_BRANO DI LETTURA:_
● ● ● ● ● ● ●

L'imponente corpo di conoscenze accumulate in questi ultimi quindici-venti anni sulla genetica del s. ha naturalmente implicazioni fondamentali da molti punti di vista.
I marcatori antropologici che potremmo chiamare mendeliani per indicare che - oltre a essere, naturalmente, genetici - hanno un determinismo semplice e noto, non solo sono più che raddoppiati, ma sono ora raggruppabili in categorie diverse invece che in una sola, quella dei gruppi sanguigni, com'era possibile fare prima (salvo eccezioni, come la sensibilità alla PTC e il daltonismo). E queste categorie nuove (polimorfismi proteici ed enzimatici) hanno un significato diverso da quello dei gruppi sanguigni perché si conosce in questi casi non solo la loro genetica formale, ma anche la loro base biochimica, talora in modo completo (come per l'emoglobina e l'aptoglobina) o molto avanzato (come per la G6PD), e questo ha permesso di comprenderne meglio il significato evolutivo. Inoltre, molti gruppi sanguigni stanno passando alla categoria dei polimorfismi biochimici.
Degli aspetti evolutivi si è detto sopra parlando della genetica dell'emoglobina e dell'enzimopenia per la G6PD (vedi anche, per i polimorfismi enzimatici eritrocitari, variabilità genetica, in questa App.). Della regolazione genica si è discusso nella genetica dell'emoglobina.
Aspetti applicativi.
Aspeiti epidemiologici. - Il riconoscimento della regionalità della distribuzione dei geni Th e Gd- e la misura delle loro frequenze hanno il loro risvolto pratico perché costituiscono il punto di partenza di qualsiasi programma razionale di medicina preventiva (di consulenza genetica nel caso della talassemia e dell'anemia falciforme che, per situazioni così frequenti, ha valore sociale).
Aspetti clinico-diagnosiici e di consultorio genetico. - Il s. si presta a studiare la genetica sia delle malattie strettamente ematiche che di quelle riguardanti altri tessuti o distretti dell'organismo. È bene considerare separatamente questi due gruppi di condizioni.

● ● ● ● ● ● ●

_CONSEGNA:_
Riscrivi il brano di lettura cominciando da "Degli aspetti evolutivi" e terminando con "Aspetti applicativi.". Sostituisci "evolutivi" con "adattativi".

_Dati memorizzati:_
● ● ● ● ● ● ●

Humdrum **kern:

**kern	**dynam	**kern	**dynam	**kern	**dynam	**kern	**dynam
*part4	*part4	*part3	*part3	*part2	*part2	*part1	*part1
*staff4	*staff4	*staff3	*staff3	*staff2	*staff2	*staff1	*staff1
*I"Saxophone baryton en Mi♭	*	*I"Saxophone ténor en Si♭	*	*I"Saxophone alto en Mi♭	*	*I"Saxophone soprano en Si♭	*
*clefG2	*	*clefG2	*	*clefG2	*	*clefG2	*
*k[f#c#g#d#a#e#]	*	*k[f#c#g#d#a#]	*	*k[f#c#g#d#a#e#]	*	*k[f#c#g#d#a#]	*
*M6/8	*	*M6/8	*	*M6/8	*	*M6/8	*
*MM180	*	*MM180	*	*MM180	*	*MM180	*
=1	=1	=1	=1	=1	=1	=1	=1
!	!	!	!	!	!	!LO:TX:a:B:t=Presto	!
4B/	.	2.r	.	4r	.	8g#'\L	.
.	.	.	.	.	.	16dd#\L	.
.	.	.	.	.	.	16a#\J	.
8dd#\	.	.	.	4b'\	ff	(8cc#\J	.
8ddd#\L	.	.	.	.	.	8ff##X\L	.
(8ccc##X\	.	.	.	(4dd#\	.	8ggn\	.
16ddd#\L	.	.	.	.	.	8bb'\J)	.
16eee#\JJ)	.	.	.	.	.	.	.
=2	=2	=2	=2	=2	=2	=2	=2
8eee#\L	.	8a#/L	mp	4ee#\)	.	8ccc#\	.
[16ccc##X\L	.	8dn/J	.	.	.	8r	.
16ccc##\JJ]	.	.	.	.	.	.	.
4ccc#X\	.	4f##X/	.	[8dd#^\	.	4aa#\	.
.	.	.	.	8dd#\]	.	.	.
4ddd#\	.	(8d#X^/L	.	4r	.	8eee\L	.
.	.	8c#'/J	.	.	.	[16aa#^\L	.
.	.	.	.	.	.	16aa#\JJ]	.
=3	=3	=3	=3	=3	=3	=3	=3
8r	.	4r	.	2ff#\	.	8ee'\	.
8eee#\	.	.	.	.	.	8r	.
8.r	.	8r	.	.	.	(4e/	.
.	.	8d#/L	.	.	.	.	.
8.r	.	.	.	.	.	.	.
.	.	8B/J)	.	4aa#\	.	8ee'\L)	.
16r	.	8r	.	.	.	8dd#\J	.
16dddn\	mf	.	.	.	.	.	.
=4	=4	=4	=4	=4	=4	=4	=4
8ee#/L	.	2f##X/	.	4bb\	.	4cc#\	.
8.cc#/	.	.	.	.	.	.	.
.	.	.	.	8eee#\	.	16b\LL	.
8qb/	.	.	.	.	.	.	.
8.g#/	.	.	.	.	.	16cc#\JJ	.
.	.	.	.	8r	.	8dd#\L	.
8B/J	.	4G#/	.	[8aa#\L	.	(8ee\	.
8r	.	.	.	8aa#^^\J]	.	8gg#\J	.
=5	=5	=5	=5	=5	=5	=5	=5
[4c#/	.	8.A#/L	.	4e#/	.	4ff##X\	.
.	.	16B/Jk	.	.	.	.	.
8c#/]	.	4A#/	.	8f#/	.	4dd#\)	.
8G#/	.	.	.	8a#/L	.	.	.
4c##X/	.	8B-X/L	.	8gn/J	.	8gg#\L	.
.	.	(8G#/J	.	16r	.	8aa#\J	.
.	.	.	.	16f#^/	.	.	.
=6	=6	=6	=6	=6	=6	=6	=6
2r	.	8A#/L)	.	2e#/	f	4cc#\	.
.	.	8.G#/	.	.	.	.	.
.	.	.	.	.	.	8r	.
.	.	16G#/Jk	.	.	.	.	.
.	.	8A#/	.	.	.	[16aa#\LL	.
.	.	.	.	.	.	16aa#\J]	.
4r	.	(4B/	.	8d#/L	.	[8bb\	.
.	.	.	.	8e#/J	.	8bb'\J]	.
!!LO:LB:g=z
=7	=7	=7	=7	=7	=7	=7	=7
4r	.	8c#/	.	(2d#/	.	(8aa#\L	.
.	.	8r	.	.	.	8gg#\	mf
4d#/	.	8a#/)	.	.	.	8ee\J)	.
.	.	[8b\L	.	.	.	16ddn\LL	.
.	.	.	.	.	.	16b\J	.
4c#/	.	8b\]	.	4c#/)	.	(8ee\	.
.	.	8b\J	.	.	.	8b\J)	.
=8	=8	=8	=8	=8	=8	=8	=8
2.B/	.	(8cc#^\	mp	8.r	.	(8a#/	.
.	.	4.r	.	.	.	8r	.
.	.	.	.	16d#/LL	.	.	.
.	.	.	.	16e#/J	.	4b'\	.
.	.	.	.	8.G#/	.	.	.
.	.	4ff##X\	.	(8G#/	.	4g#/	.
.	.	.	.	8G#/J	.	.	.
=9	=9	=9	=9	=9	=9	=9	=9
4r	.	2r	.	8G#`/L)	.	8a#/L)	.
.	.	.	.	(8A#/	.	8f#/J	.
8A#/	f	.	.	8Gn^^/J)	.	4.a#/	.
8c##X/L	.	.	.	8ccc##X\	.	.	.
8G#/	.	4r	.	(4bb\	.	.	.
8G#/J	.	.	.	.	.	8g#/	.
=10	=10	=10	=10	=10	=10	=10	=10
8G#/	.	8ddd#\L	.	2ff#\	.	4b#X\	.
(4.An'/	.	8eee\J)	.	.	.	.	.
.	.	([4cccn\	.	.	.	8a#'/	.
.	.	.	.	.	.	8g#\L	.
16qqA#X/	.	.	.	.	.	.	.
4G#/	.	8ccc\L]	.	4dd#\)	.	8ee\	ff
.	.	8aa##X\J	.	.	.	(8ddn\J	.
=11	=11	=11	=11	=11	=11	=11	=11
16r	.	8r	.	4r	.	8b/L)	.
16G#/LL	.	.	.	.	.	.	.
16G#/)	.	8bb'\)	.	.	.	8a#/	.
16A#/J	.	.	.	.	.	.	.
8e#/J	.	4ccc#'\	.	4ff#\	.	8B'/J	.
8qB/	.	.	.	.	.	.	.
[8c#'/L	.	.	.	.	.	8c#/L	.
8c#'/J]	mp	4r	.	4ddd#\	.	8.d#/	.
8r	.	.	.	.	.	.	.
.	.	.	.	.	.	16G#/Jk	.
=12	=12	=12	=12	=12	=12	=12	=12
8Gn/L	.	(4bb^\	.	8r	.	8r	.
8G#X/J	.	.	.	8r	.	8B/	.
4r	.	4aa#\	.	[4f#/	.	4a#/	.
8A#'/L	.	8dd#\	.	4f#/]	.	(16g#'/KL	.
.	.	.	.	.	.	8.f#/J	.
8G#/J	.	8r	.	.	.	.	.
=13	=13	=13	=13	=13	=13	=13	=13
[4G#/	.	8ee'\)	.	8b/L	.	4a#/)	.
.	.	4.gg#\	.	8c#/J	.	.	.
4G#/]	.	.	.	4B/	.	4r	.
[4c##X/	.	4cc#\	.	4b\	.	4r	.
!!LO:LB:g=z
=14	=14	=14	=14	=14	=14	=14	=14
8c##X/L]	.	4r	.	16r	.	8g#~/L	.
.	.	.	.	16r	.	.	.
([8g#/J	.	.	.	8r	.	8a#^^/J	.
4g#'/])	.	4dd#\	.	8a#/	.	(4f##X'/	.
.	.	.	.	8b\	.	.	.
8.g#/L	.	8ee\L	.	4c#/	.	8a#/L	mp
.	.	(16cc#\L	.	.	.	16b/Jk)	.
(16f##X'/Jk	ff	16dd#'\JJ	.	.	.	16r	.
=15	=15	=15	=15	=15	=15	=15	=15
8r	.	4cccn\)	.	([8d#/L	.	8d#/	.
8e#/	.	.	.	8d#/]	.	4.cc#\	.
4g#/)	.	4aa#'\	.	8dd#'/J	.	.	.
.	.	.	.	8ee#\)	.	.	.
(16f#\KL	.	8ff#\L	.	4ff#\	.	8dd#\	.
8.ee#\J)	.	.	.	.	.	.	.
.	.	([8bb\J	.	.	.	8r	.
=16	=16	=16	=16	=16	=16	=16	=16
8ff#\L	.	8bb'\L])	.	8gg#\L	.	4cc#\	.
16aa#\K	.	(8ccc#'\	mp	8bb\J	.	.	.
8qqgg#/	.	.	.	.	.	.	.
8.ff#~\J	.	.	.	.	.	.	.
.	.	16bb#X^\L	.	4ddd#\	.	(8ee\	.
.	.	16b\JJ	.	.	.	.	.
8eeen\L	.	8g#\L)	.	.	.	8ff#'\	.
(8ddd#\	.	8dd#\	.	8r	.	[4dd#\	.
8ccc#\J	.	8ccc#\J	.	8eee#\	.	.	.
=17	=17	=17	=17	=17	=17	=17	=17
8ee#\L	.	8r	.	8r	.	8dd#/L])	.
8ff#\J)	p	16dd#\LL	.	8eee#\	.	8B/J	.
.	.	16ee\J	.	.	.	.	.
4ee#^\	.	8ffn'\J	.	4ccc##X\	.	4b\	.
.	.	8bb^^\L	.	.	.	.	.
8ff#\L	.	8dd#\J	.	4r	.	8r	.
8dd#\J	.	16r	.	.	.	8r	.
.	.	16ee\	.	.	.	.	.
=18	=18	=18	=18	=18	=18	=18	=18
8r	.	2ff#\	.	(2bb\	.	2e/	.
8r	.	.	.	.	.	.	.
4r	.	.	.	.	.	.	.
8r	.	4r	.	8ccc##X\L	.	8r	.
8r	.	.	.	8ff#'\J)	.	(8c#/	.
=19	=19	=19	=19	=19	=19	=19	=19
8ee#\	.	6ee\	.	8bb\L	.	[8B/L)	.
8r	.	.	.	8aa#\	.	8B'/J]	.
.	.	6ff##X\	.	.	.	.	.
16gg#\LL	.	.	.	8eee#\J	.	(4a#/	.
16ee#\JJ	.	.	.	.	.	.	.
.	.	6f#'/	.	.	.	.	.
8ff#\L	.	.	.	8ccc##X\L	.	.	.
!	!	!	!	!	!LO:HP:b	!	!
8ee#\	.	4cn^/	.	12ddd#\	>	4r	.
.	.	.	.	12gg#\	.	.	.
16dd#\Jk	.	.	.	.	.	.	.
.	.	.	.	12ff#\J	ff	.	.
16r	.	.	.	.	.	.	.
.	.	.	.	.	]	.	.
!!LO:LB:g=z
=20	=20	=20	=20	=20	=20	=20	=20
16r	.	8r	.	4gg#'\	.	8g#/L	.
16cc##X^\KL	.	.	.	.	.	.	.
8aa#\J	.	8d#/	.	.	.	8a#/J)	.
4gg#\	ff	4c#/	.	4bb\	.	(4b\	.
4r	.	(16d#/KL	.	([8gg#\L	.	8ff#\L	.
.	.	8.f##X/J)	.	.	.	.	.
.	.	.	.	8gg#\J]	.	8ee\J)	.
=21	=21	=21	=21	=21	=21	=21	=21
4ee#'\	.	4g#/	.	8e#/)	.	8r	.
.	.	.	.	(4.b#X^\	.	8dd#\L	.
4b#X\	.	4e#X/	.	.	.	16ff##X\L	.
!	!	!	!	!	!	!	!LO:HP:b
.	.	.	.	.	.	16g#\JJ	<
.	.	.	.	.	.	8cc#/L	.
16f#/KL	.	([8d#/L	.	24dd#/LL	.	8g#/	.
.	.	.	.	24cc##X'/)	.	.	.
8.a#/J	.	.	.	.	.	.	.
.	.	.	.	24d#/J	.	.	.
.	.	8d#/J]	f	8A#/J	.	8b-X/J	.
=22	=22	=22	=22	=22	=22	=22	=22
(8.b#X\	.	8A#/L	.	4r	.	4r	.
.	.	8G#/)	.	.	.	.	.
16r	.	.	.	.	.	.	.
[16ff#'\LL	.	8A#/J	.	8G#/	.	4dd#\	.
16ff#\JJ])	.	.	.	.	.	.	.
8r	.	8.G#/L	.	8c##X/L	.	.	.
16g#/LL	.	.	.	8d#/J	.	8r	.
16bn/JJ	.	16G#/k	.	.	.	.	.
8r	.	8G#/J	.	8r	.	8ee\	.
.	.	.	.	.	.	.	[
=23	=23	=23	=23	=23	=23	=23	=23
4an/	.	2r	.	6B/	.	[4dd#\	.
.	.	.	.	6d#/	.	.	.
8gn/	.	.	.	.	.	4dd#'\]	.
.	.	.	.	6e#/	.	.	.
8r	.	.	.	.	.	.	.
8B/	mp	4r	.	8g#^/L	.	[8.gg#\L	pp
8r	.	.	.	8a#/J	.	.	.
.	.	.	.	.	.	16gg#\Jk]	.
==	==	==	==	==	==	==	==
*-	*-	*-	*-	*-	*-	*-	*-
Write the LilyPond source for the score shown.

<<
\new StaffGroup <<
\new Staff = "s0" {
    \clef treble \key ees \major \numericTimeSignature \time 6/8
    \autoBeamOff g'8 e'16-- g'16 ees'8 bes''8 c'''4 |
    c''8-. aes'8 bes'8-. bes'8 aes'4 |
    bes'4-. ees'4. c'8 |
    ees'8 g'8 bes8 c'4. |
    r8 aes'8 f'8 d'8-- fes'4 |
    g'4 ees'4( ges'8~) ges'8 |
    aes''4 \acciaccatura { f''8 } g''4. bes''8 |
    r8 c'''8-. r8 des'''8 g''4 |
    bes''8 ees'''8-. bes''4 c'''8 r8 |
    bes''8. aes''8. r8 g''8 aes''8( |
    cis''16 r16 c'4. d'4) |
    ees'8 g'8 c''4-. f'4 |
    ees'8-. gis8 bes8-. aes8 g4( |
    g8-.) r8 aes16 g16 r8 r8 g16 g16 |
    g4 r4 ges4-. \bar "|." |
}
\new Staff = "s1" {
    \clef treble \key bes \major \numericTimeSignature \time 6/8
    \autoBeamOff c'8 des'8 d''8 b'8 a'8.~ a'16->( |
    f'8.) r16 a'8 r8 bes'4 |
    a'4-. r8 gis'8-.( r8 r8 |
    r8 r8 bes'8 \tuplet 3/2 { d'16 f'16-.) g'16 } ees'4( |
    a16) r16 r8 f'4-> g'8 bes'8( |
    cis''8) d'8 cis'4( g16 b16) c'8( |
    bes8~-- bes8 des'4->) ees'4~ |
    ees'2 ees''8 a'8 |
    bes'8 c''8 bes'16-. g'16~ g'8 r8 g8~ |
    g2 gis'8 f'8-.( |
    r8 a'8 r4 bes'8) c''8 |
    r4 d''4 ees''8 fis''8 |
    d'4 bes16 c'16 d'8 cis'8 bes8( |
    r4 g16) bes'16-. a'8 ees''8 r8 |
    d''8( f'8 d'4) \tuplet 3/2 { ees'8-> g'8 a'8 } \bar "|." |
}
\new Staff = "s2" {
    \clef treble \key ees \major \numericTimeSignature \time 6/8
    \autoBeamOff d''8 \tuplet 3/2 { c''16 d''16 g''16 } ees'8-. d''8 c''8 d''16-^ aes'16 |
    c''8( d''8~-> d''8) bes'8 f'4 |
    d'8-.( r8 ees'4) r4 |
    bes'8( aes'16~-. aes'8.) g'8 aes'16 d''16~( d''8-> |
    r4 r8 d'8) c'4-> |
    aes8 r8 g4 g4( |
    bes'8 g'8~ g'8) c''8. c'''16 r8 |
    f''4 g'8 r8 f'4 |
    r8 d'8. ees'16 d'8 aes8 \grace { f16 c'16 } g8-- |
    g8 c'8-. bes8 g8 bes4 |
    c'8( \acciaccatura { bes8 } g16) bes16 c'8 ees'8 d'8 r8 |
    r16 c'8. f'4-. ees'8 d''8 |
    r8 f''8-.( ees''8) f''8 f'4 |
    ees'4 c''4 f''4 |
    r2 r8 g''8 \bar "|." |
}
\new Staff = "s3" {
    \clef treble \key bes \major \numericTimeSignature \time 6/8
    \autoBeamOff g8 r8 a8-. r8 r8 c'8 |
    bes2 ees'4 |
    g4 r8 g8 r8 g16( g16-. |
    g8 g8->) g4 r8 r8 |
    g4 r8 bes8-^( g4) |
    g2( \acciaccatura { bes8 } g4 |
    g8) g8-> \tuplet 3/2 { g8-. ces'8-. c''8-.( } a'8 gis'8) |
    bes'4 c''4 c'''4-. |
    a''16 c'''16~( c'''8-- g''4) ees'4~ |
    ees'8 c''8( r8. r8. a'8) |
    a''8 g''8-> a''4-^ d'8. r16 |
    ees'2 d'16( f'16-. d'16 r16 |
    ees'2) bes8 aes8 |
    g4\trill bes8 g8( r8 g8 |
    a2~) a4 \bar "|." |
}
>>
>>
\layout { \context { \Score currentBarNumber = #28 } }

● ● ● ● ● ● ●

_RISPOSTA ATTESA:_
Degli aspetti adattativi si è detto sopra parlando della genetica dell'emoglobina e dell'enzimopenia per la G6PD (vedi anche, per i polimorfismi enzimatici eritrocitari, variabilità genetica, in questa App.). Della regolazione genica si è discusso nella genetica dell'emoglobina.
Aspetti applicativi.